+++ RECORDS FOR PROCESSING

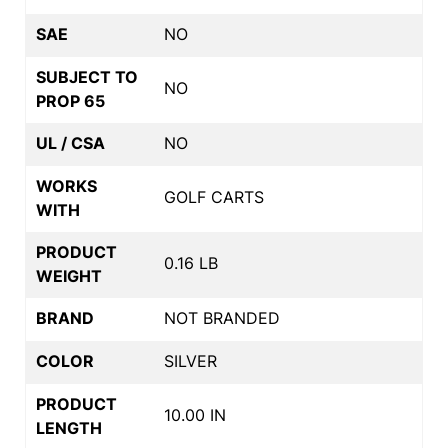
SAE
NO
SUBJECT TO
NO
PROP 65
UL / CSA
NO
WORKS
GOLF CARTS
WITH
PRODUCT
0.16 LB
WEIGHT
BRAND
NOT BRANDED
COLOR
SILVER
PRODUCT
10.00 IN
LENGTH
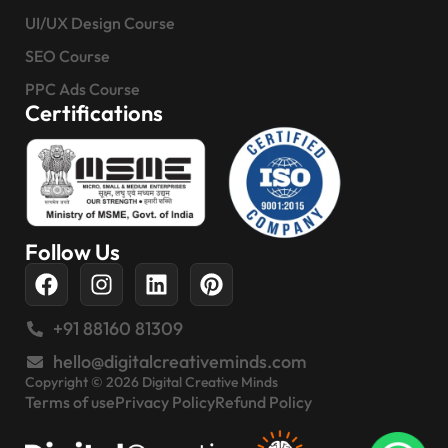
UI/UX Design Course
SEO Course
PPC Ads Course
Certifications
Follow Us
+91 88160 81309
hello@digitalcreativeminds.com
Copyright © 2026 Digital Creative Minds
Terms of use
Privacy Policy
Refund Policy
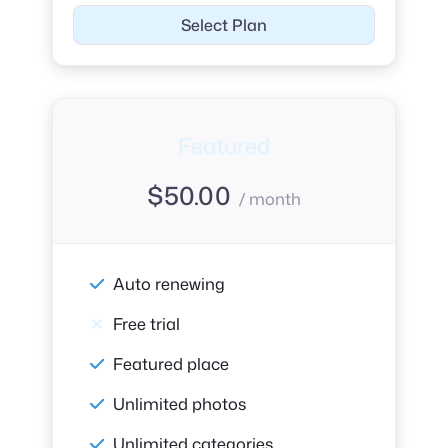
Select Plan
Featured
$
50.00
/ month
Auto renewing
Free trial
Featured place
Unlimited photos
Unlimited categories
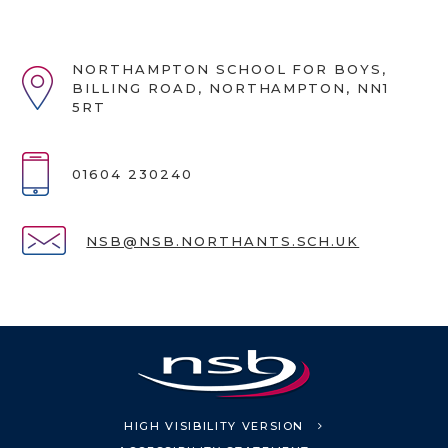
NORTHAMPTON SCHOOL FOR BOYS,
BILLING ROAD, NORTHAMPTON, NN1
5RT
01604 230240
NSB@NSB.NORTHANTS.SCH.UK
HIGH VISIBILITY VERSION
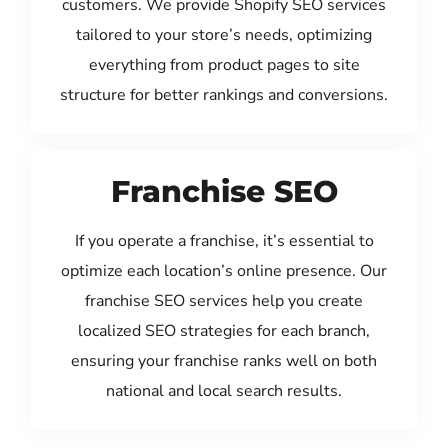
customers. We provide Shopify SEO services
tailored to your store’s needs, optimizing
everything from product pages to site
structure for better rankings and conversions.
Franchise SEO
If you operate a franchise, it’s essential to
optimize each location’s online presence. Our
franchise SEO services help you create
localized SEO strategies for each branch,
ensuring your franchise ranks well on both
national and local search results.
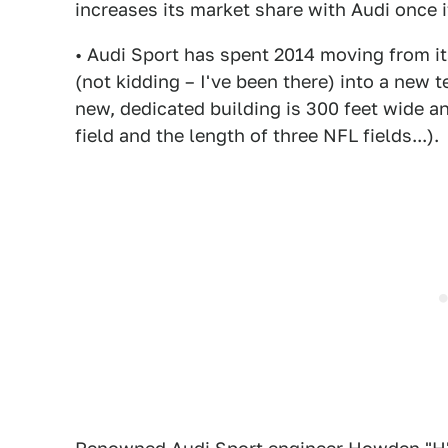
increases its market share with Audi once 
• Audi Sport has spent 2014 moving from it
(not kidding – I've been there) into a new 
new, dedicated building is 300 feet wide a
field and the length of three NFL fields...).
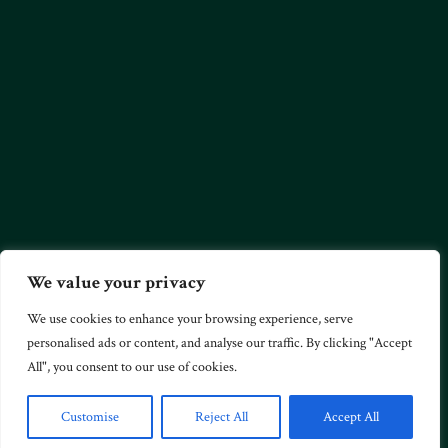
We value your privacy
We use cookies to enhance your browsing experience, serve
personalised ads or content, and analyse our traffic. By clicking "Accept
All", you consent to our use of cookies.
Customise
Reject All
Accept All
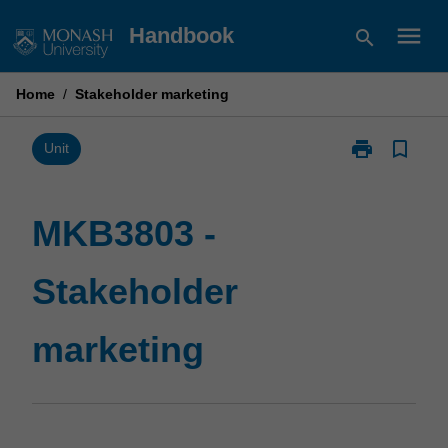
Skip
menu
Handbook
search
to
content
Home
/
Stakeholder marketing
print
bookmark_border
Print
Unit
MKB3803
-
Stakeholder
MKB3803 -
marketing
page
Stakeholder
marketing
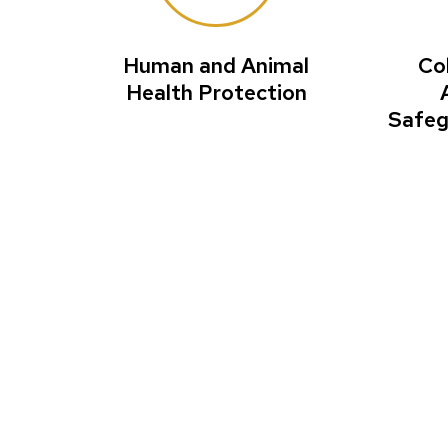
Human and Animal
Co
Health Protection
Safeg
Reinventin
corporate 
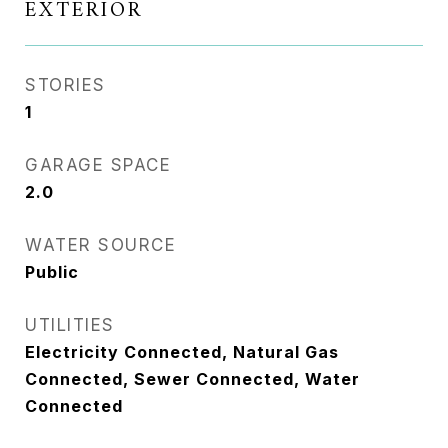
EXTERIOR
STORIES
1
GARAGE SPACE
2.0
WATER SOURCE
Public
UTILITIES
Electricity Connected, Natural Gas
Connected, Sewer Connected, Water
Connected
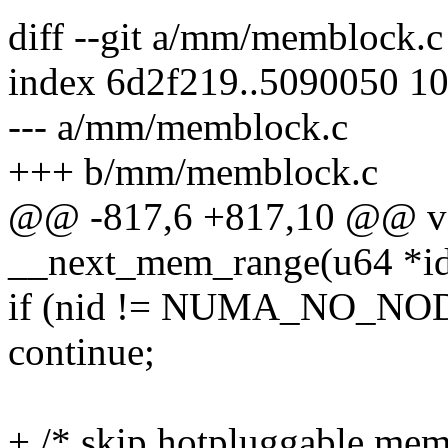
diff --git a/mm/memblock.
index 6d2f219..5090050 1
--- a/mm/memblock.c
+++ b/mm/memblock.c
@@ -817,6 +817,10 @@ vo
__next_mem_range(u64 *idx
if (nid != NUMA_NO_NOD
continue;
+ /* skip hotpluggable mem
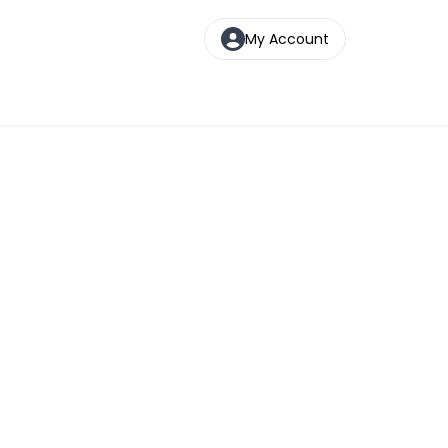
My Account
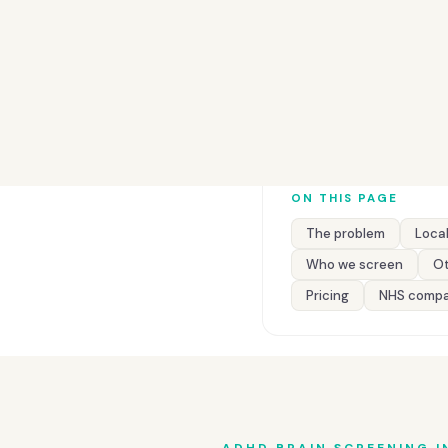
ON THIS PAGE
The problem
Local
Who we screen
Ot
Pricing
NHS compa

++++++
+++ RECORDS FOR PROCESSING

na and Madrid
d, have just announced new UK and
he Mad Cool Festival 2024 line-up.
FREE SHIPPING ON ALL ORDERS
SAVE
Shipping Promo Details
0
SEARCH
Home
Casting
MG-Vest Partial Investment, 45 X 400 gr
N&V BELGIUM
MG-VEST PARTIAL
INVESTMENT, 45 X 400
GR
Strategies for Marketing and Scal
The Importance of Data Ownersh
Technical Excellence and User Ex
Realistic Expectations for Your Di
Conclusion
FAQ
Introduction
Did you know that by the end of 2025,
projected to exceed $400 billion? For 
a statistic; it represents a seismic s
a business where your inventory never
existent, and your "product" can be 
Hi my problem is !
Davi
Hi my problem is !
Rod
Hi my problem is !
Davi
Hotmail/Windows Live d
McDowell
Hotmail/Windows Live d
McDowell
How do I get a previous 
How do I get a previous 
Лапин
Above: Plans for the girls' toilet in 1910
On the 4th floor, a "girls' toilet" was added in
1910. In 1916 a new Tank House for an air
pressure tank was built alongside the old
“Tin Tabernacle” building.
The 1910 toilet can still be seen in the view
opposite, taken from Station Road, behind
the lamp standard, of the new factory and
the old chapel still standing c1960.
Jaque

++++++
+++ RECORDS FOR PROCESSING

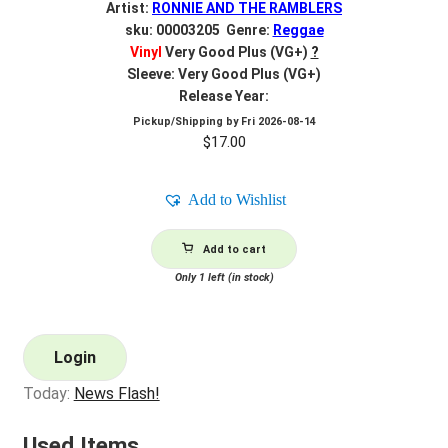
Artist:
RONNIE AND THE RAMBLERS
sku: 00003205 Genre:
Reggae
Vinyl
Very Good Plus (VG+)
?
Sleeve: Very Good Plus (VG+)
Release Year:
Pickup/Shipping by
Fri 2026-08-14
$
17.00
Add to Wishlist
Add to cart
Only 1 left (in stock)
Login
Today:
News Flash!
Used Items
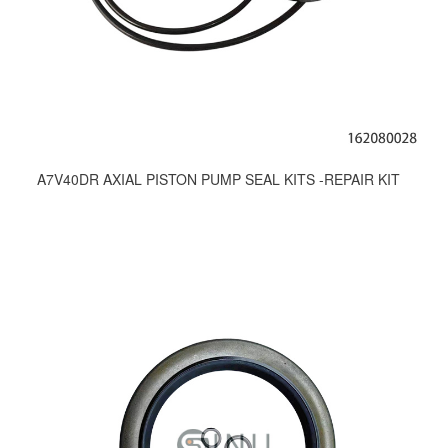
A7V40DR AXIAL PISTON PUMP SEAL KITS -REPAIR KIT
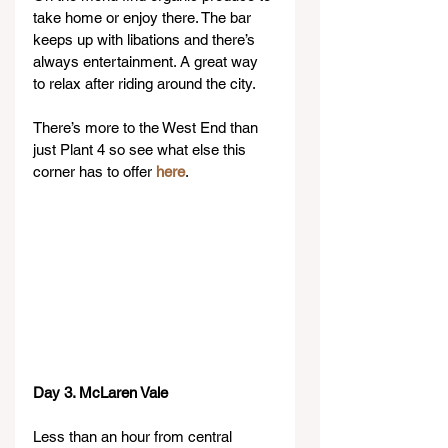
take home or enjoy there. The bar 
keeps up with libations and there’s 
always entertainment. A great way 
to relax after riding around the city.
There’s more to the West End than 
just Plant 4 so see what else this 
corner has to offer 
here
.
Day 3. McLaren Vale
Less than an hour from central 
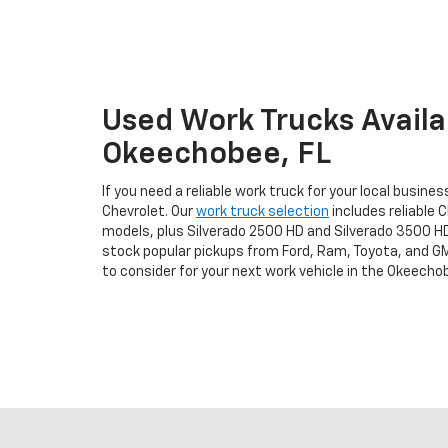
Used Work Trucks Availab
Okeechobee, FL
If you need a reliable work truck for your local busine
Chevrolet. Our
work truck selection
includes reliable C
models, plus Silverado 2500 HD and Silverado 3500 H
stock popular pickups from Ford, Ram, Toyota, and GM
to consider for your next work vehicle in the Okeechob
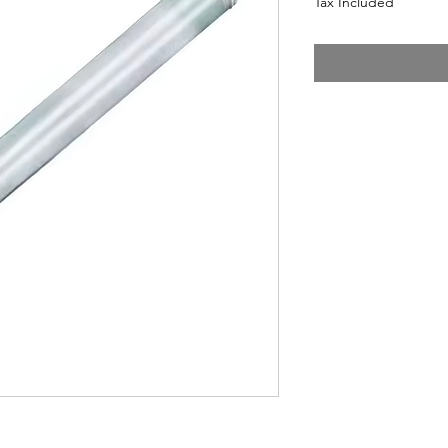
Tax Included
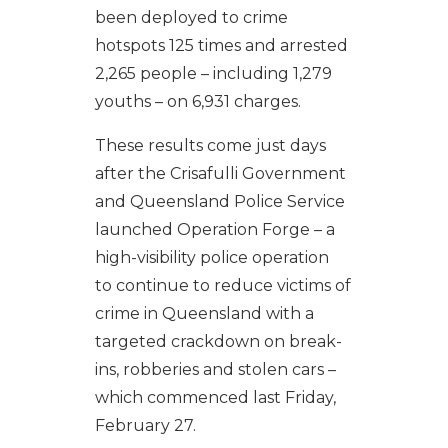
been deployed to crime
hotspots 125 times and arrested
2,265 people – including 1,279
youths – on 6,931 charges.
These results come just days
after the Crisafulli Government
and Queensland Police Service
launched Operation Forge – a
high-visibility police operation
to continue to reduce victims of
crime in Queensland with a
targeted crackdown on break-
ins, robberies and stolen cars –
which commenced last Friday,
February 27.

++++++

* WHAT THIS TASK INVOLVES
Recast the records from the line with "customers. We provide Shopify SEO services" to the line with "field and the length of three NFL fields...)." as a Markdown table with the columns Row and Line, giving each line its own numbered row and skipping blank lines. Leave the pictures out.

* SOLUTION TO THE PROBLEM
| Row | Line |
|---|---|
| 1 | customers. We provide Shopify SEO services |
| 2 | tailored to your store’s needs, optimizing |
| 3 | everything from product pages to site |
| 4 | structure for better rankings and conversions. |
| 5 | Franchise SEO |
| 6 | If you operate a franchise, it’s essential to |
| 7 | optimize each location’s online presence. Our |
| 8 | franchise SEO services help you create |
| 9 | localized SEO strategies for each branch, |
| 10 | ensuring your franchise ranks well on both |
| 11 | national and local search results. |
| 12 | increases its market share with Audi once  |
| 13 | • Audi Sport has spent 2014 moving from it |
| 14 | (not kidding – I've been there) into a new  |
| 15 | new, dedicated building is 300 feet wide a |
| 16 | field and the length of three NFL fields...). |